One area where the technology is particularly handy is in treating laminitis. The owner, veterinarian and farrier can all arrange to be at the stable at the same time so the shoes can be pulled, the foot x-rayed, condition of the hoof analyzed and then the horse re-shod to fit the exact need. The guess work of how to fit the corrective shoes is gone, and the horse's progress can be compared from one shoeing to the next.

Even owners of healthy horses can benefit from the new technology. If you have a horse's legs x-rayed as part of a pre-purchase exam, those images can be put on a disk that can be sent to the buyer's veterinarian for examination.

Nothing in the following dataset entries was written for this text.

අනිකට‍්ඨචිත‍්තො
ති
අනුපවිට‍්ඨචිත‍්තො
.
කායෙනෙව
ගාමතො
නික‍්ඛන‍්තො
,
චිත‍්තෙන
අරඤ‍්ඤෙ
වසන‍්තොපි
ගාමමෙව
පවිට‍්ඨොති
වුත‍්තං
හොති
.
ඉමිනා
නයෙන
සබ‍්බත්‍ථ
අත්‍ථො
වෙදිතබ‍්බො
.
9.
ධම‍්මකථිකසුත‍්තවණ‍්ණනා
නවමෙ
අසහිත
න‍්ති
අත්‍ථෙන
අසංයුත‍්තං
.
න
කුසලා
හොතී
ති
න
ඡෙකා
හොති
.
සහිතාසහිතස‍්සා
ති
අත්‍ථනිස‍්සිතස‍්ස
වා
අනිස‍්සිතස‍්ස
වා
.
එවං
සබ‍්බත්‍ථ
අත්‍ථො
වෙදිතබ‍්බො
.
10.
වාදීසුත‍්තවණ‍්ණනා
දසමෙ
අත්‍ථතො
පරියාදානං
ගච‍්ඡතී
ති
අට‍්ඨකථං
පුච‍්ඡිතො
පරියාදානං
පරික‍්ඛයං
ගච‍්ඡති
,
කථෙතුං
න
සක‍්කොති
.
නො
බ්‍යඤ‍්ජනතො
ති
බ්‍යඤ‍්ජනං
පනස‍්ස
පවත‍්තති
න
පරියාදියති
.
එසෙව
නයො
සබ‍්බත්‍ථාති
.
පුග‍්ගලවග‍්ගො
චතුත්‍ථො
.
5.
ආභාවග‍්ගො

In fact, all of your horse's x-ray records can be put onto a CD so that if you move the information can go with you while the originals remain at the original veterinarian's office.

I got a chance to see the machine in operation when Dr. Holt visited P.J. Zalewski to see Guy, a Walkaloosa with laminitis. The digital images are so clear that laymen can easily see what the doctor does.

"I think this is the best thing I have seen since x-rays," Zalewski said. "It's a big improvement. I can understand a lot of it. It's objective. There's no guess work."

Holt also explained that he has been able to use this new equipment for work that he would not try to tackle with normal x-rays. Areas like a stifle are difficult to get all in one film, but since this machine lets you take more on site if you miss the target the first time, it becomes more practical. Holt also showed me one case where he x-rayed the lungs of a pony looking for signs of an infection since she had not been responding to treatment as well as she should have. Though I could only recognize ribs at first, once he pointed out the lungs to me I could understand it too.

The equipment is expensive, so it is not everywhere yet, but it is spreading. Holt lends out the equipment to other veterinarians, and he has been contacted about attending sales so people could have on the spot x-rays done on a horse they are considering purchasing.

To make sure the equipment gets used. Holt has added only a modest cost increase over conventional x-rays, plus if the machine can help lead to better and faster diagnosis it is a cost saver to his clients in the long run. Even if you stick to the old fashioned ways like me knowing what there is out there in the form of new technology is important. That way, when you come across a problem you will know where to look for a solution.